I evaluate every book I read to determine if it’s a “really read this book” or a “skim and get the meat book”. Sometimes I will decide to skim a book and realize within the first chapter or two that this is a “really read this book.” At other times I will “try” giving a book a solid word for word and find I am just not interested or motivated, so I switch to the skim method. Here are a few of the criteria I use to make this determination:
- A leader I highly admire/respect requests or recommends the book: READ.
(My pastor once suggested I read the book, Next Generation Leader, by Andy Stanley. I read it and now highly recommend it myself.)
- The content is very engaging and interesting to me: READ.
(I started to skim the book, Crucial Confrontations and found it so engaging that I ended up reading through it word for word.)
- The content is important to me (though not necessarily engaging): READ.
(I found the book Getting Things Done sort of hard to read, but I knew the information was important and would help me, so I read it all the way through.)
- I want the information, but don’t have time for a full blown read: SKIM.
(Sometimes if I’m preaching or teaching in a few days I may skim to get some extra info on a topic. If I found the book really engaging, I’ll set it aside to read through more in-depth later.)
- The author hasn’t impressed me in the past, but I know he/she has something good to say: SKIM.
(For whatever reason, I’ve never been able to get into Max Lucado’s books, though he’s a best selling author, so I’ll often skim his books for the good stuff instead.
- I have already read the material before, but want to remember what it was about or get some quotes/illustrations: SKIM.
(I recently skimmed the book, Thinking for a Change, by John Maxwell which I read last year in order to prepare for a lesson I was about to teach.)
- The topic is something I am already very knowledgeable in or the material is stuff I already know: SKIM.
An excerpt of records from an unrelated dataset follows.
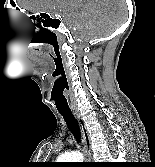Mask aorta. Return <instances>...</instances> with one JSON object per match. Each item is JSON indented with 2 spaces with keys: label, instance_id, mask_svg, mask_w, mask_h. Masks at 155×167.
Segmentation results:
<instances>
[{
  "label": "aorta",
  "instance_id": "1",
  "mask_svg": "<svg viewBox=\"0 0 155 167\" xmlns=\"http://www.w3.org/2000/svg\"><path fill=\"white\" fill-rule=\"evenodd\" d=\"M59 162H82L83 155L80 152L62 154L57 159Z\"/></svg>",
  "mask_w": 155,
  "mask_h": 167
}]
</instances>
(I read a blog a while back that was talking about a key principle I’ve already learned and implement from the book Eat That Frog, I skimmed through that article.)
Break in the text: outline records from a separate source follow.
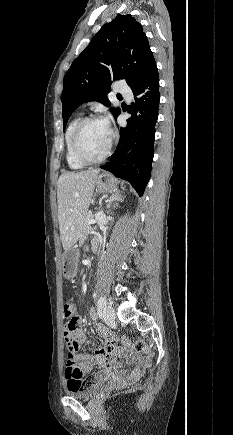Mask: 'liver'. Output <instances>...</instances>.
<instances>
[{
  "label": "liver",
  "instance_id": "6515ba94",
  "mask_svg": "<svg viewBox=\"0 0 233 435\" xmlns=\"http://www.w3.org/2000/svg\"><path fill=\"white\" fill-rule=\"evenodd\" d=\"M99 172L98 169L66 172L58 179V219L64 250L71 248L81 235Z\"/></svg>",
  "mask_w": 233,
  "mask_h": 435
}]
</instances>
- The topic is not something I need to be well-versed in or I already know the gist of the book: SKIM.
(I have the book Drive, by Daniel Pink on my reading list. I’ve already watched him present the content from this book, so I’ll likely just skim it.)
- The book has been sitting on my bookshelf forever and I’m dreading reading it: SKIM.
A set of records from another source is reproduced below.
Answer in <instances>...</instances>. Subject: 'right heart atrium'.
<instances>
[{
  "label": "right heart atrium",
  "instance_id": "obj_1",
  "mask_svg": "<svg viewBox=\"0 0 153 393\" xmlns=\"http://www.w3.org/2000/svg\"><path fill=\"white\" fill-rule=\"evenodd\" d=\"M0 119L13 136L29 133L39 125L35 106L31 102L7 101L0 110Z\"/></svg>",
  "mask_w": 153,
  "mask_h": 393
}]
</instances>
(I purchased the book, Brain Rules more than two years ago. If I actually get to it, I’ll likely skim it. If I don’t read this book within the next year I’ll likely just give it a 15 minute leaf through and either sell, give away, or throw away.)
Notice that I have more criteria for skimming than reading. You’ll also realize that not only do I skim quite a few books, but I also read more than just books every week. See below.
Strategically mark up books when you can.
I have used many methods for tracking information in books, or marking them up for future use. I’m still not sure which methods are the best. I have taken notes from books and created my own “cliff notes” on some books. For others I’ve highlighted/underlined and placed a number next to sections with notes on the back inside cover telling me what that particular section/highlight was about for future reference. I am a big believer in underlining key sentences, highlighting headings or sections I want to stand out, and writing in the margins several words that summarize the selected text for easy retrieval. The point is, find a method for marking up books so that you can quickly get the meat out of it when you need to.
How about you? What other ideas might you suggest on how we can stay sharp as readers and leaders?